Saturday, October 29, 2011

Why occupy Wall Street? II

The original post was just the embed of a video about the raison d'être for the Occupy Wall Street movement. One of the things mentioned in the video is the Glass-Steagall Act, and that its repeal (after being enacted as one of the principal reforms coming out of the Depression) in 1999 was really, really stupid.

Matt Taibbi gives us an absolutely current example of why it was really, really stupid. It seems that the Superfund site, the holding company for Bank of America, is moving some of its toxic sludge inherited from Merrill Lynch into the FDIC insured part of its business, the "bank" itself:
The government’s patronage of the bank was never clearer than in recent weeks, when B of A quietly decided to move trillions of dollars (trillions, not billions) in risky Merrill Lynch derivatives contracts off Merrill’s books and onto the books of the parent/retail arm, Bank of America.

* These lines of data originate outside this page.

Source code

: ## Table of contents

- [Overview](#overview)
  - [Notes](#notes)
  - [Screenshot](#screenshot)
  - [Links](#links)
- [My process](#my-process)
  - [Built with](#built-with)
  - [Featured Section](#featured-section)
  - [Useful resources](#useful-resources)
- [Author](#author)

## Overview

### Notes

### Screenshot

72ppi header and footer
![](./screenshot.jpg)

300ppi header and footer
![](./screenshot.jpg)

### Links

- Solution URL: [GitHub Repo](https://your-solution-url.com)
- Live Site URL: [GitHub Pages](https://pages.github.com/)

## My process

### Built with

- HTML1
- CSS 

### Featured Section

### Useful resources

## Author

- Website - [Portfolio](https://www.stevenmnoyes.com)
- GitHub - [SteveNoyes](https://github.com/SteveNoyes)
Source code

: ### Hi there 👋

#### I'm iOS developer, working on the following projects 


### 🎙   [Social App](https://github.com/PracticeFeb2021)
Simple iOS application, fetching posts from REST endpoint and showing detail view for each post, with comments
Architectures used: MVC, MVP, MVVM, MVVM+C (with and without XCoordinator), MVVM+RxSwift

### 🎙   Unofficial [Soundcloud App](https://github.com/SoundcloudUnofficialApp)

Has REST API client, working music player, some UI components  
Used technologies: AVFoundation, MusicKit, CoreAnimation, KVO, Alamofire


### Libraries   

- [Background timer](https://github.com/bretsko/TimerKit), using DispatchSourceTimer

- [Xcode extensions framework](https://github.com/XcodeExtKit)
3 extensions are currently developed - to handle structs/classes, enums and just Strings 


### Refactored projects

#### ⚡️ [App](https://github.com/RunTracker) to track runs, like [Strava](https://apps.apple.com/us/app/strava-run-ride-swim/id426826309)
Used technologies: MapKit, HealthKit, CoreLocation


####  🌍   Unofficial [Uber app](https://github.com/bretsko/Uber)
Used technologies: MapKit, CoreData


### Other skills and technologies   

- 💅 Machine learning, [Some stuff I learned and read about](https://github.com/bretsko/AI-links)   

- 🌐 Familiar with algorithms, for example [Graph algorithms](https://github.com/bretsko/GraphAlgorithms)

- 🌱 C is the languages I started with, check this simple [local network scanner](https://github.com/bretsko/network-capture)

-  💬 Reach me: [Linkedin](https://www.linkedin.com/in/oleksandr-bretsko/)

This decision was done at the behest of counterparties to those transactions, who wanted those contracts placed under the aegis of Bank of America, whose deposits are insured by the FDIC. The move was made, according to reports, so that Bank of America could avoid posting $3.3 billion in collateral to satisfy the company’s creditors. In other words, Bank of America just got You the Taxpayer to co-sign as much as $53 trillion worth of dicey derivative contracts.
Fifty-three trillion dollars? The current U.S. debt is under fifteen trillion dollars.

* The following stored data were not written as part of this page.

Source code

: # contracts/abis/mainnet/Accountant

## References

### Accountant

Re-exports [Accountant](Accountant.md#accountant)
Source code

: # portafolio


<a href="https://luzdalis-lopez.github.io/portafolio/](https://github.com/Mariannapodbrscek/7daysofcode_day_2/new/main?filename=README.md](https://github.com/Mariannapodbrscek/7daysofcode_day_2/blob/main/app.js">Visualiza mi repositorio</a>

You see, Glass-Steagall separated commercial banking from investment banking, insuring the deposits of the former to assure depositors and reduce runs on banks. And it worked like a charm. But now, every banker who comes up with some half-witted scheme can try to figure out a way to make losses insured by the FDIC.

Privatize the gains but socialize the losses.

I really wish that weightless bit of fluff at CNN had asked this guy why people were protesting at the Occupy Wall Street rallies around the country.

Because you see, Pecora was the chief counsel to the Senate Banking Committee which was instrumental in the passage of the Glass-Steagall Act.